A critical assessment of the microorganisms proposed to be important to enhanced biological phosphorus removal in full-scale wastewater treatment systems

Understanding the microbiology of phosphorus (P) removal is considered essential to knowledge-based optimization of enhanced biological phosphorus removal (EBPR) systems. Biological phosphorus removal is achieved in these systems by promoting the growth of organisms collectively known as the polyphosphate accumulating organisms (PAO). Also considered important to EBPR are the glycogen accumulating organisms (GAO), which are theorized to compete with the PAO for resources at the expense of P removal efficiency. Numerous studies have sought to identify the PAO and their GAO competitors, with several candidates proposed for each over the last few decades. The current study collectively assessed the abundance and diversity of all proposed PAO and GAO in 18 Danish full-scale wastewater treatment plants with well-working biological nutrient removal over a period of 9 years using 16S rRNA gene amplicon sequencing. The microbial community structure in all plants was relatively stable over time. Evidence for the role of the proposed PAO and GAO in EBPR varies and is critically assessed, in light of their calculated amplicon abundances, to indicate which of these are important in full-scale systems. Bacteria from the genus Tetrasphaera were the most abundant of the PAO. The “Ca. Accumulibacter” PAOs were in much lower abundance and appear to be biased by the amplicon based method applied.
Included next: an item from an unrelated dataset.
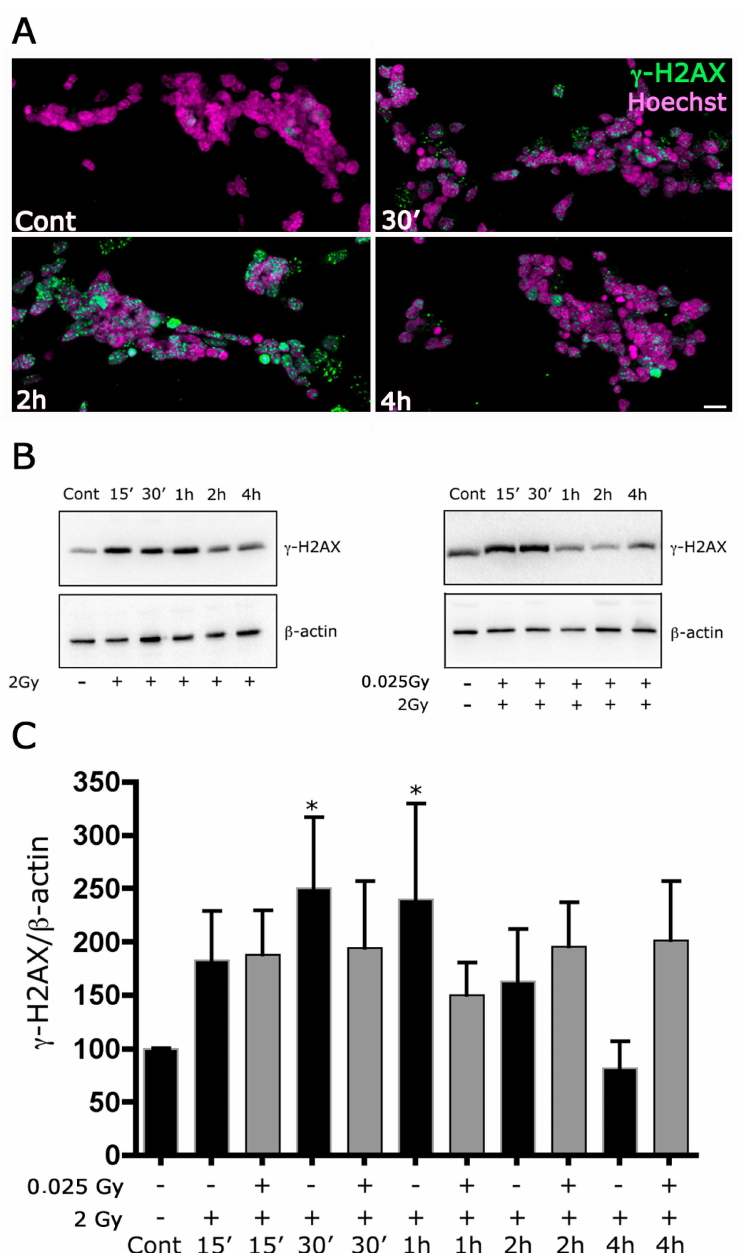
Figure 3. The priming dose reduces the expression of γ -H2AX induced by irradiation with 2 Gy. ( A ) Retinal cultures were fixed after 30’, 2 h or 4 h from the 2 Gy irradiation and immunolabeled with anti-mouse monoclonal anti-phospho–histone H2AX antibody and revealed with 488 Alexafluor conjugate anti-mouse secondary antibody. The cultures were counterstained with Hoechst 33258. Scale bar = 20 µ m. ( B ) Whole-cell lysates were prepared from retinal cultures. Equal amounts of total protein from each lysate were resolved on 15% SDS-PAGE and transferred to nitrocellulose membranes. Membranes were probed with anti-mouse monoclonal anti-phospho–histone H2AX antibody. β -actin levels were used as a control of protein loading. Blots are representative of five independent experiments. ( C ) Bar graphs represent the mean ± SEM from five independent experiments as in ( B ). * p < 0.05 versus control, Wilcoxon signed-rank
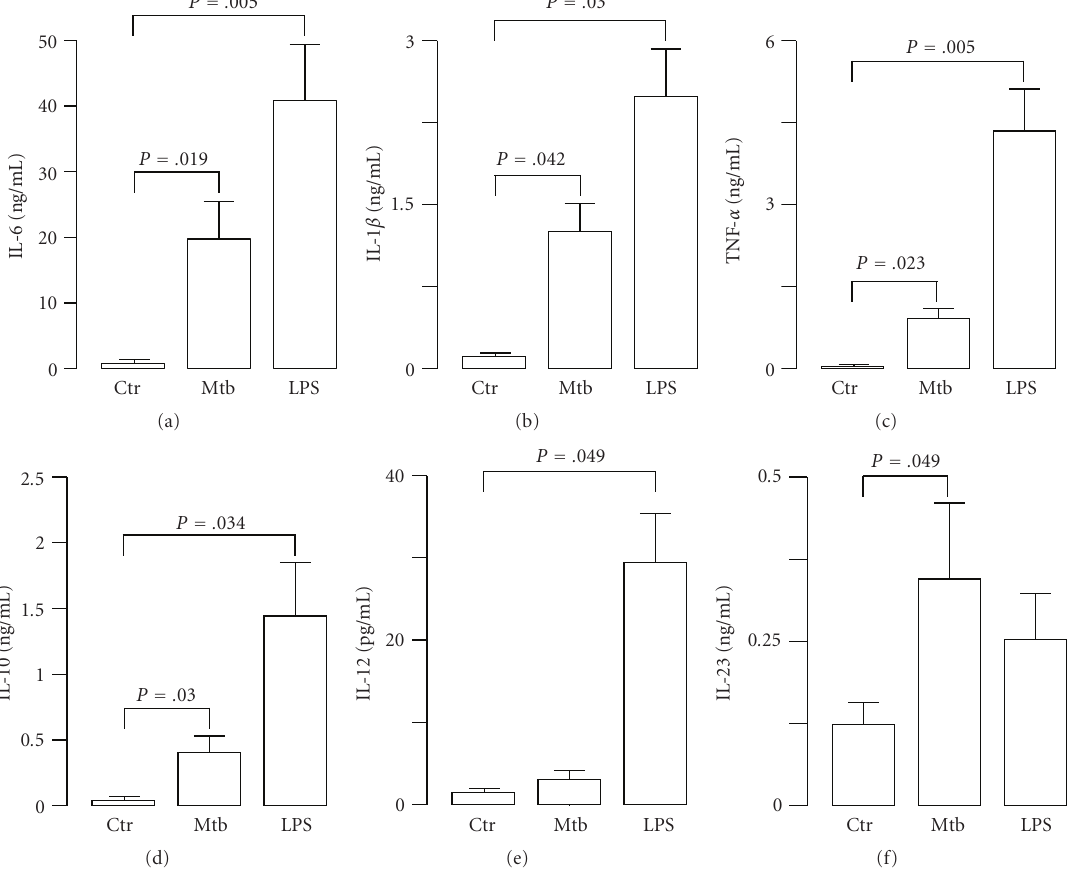
Figure 1: Cytokine production in Mtb-infected or LPS-treated human monocytes. Monocytes were infected with Mtb (MOI = 1) or treated with LPS (1 μ g/ml). After 24 hr cell culture supernatants were collected and determination of cytokine content was performed by CBA or ELISA. The results represent the mean ± SE of four separate experiments performed with di ff erent donors.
The genera Dechloromonas, Microlunatus, and Tessaracoccus were identified as abundant putative PAO that require further research attention. Interestingly, the actinobacterial Micropruina and sbr-gs28 phylotypes were among the most abundant of the putative GAO. Members of the genera Defluviicoccus, Propionivibrio, the family Competibacteraceae, and the spb280 group were also relatively abundant in some plants. Despite observed high abundances of GAO (periodically exceeding 20% of the amplicon reads), P removal performance was maintained, indicating that these organisms were not outcompeting the PAO in these EBPR systems. Phylogenetic diversity within each of the PAO and GAO genera was observed, which is consistent with reported metabolic diversity for these. Whether or not key traits can be assigned to sub-genus level clades requires further investigation.